Not much new knitting going on. I've added a few more rows to the Fibonacci sweater. I've got a simple seed-stitch scarf that has become my 'waiting' project.
I'm just not too happy this morning, though. Gave a test yesterday and the grades are really dismal. Showed the test to a colleague in a similar area and he declared it "perfectly reasonable if a bit long" (I gave people as much time as they needed, even staying 15 minutes into the lunch hour). I don't know what to do - I'm depressed about the grades and also dreading the inevitable chorus of complaints/begging for a curve (I don't curve)/begging for extra credit/etc.,etc. And I don't know what I did wrong, if anything - I taught the material much as I always do and in the past, a few people struggled with it but most got it. This year the balance is in the other direction. I'm sad and frustrated and had about 10 minutes yesterday afternoon where I contemplated quitting teaching - because I OBVIOUSLY suck at it - and going to do what, I don't know. Wait tables? Man a cash-register at the wal mart? I don't know.
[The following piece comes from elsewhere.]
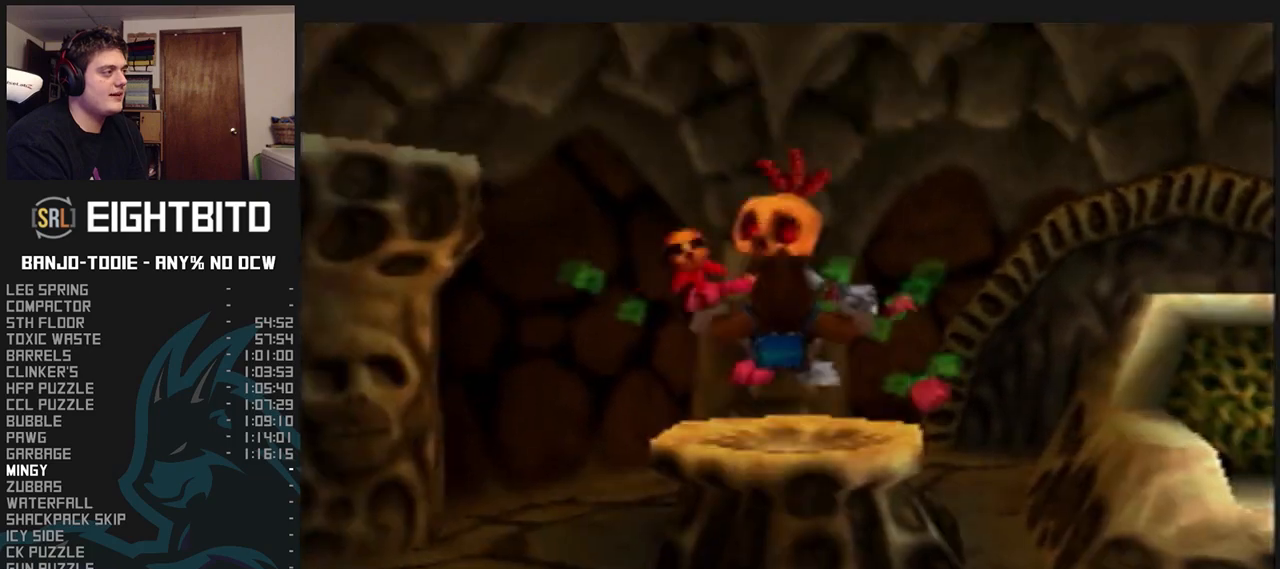
{"buttons": ["L1"], "left_stick": "right", "events": [[233, "B", "up"], [267, "left_stick", "center"], [333, "left_stick", "down-right"], [467, "left_stick", "right"]]}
And my car is acting up again. I had the battery replaced less than a month ago. It starts, but immediately dies. So far I have been able to get it started by gunning the engine right after I turn the ignition but I don't like to do that. I don't know if it's an inevitable part of the aging process of cars (but my car is only 6 years old and has not been driven "hard," there are less than 48K miles on it) or if there's something else wrong. The other worrying thing is that the dealership I bought it from changed hands a week or so ago and I'm afraid they'll look at it and go "Well, the battery's defective, but that happened under the OLD owner" and I'll be screwed.
And this is the beginning of the tyranny of the New Rule: I don't know how I'm going to find time to take the car in AND get my regular work done AND get my hour of research done. And if I have to wait out there, or if I have to beg for rides places - I don't know. And I was going to try to get a flu shot today.
This is the point where I comment on the hazards of being an independent person. Because when you need help, there's really no one to turn to.
I'm just tired and it seems like everything is falling apart (several colleagues have had massive computer/phone/printer issues yesterday. I've not tried to print anything, I suppose I should).
It's just that time of the semester when everyone's tired and the fragile people become more so and the cranky people become even more so and it's waaaaaaaaay too hot in the building because The Rule of Boiler dictates that it goes on the last week of October, but it's supposed to hit the mid 80s here in a couple of days. I fully expect to be sick by the end of this week because of the physical shock of going from cold to hot to cold and back again.